Food safetyFood safety grant to fund research on preventing food-borne illnesses
A $1.3 million grant to develop a new food-safety training program for government and industry has been awarded by the U.S. Food and Drug Administration (FDA) to the University of California, Davis, School of Veterinary Medicine
UC-Davis to develop enhanced food safety program // Source: culinate.com
A $1.3 million grant to develop a new food-safety training program for government and industry has been awarded by the U.S. Food and Drug Administration (FDA)to the University of California, Davis, School of Veterinary Medicine.
The grant funds the first year of a five-year agreement, and is renewable for a total of $6.5 million. The grant is focused on preventing food-borne illnesses, which each year sicken 48 million people in the United States and cause 3,000 deaths. It is part of an FDA competitive grants program that aims to build an integrated national food safety system, as mandated by the U.S. Food Safety Modernization Act of 2011.
“UC Davis, with its deep expertise in veterinary medicine, agriculture and human health, is ideally equipped to address the food-safety training needs of the United States,” said UC Davis chancellor Linda P.B. Katehi, “We are proud to play this important role in safeguarding the nation’s food supply and the health of our citizens.”
A University of California, Davis release reports that the goal of the newly funded project is to develop a National Food Safety Curriculum that can be used to train food-industry and agency personnel at all levels, including inspectors, managers and leaders.
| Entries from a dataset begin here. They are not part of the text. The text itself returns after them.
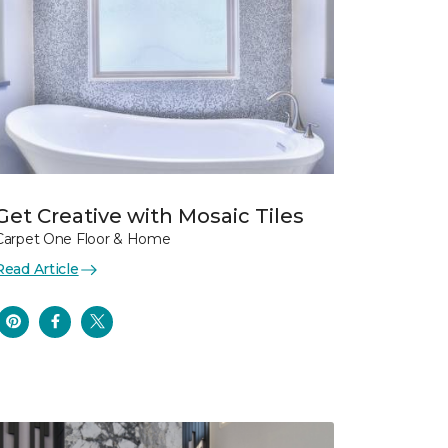
Get Creative with Mosaic Tiles
Carpet One Floor & Home
Read Article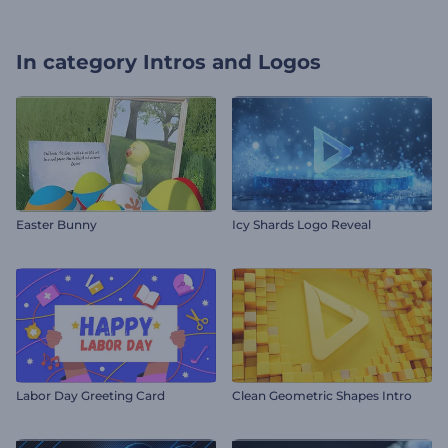
In category
Intros and Logos
Easter Bunny
Icy Shards Logo Reveal
Labor Day Greeting Card
Clean Geometric Shapes Intro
The project also will create and improve course content to meet or exceed a national accreditation standard, with a focus on specialty produce crops, dairy and laboratory operations.
The FDA will use the information to develop uniform national standards for inspections, investigations and laboratory testing, as well as training and certification requirements, auditing criteria and metrics for evaluating program performance.
The UC Davis School of Veterinary Medicine is noted for its strengths in developing training programs for food professionals and in conducting epidemiological, diagnostic and research efforts. It will work cooperatively through the Western Institute for Food Safety and Security at UC Davis. The institute was established in 2002 to draw together leading food-safety scientists from academia and state government to study food safety and security issues, and provide food-safety education programs for consumers and food-related industries.
“Foodborne illnesses annually cost the U.S. economy $152 billion in health care expenses, lost wages and production inefficiencies,” said Bennie Osburn, principal investigator for the grant and dean of the School of Veterinary Medicine.
“We are confident that with proper standardized training, government inspectors, regulatory officials and food-production employees can perform their work with greater precision and dramatically reduce the annual rate of food-related illness in the United States,” Osburn said.
Osburn retired this year after serving fifteen years as dean of the veterinary school and was recalled to serve as dean until 24 October, when incoming Dean Michael D. Lairmore assumes that position.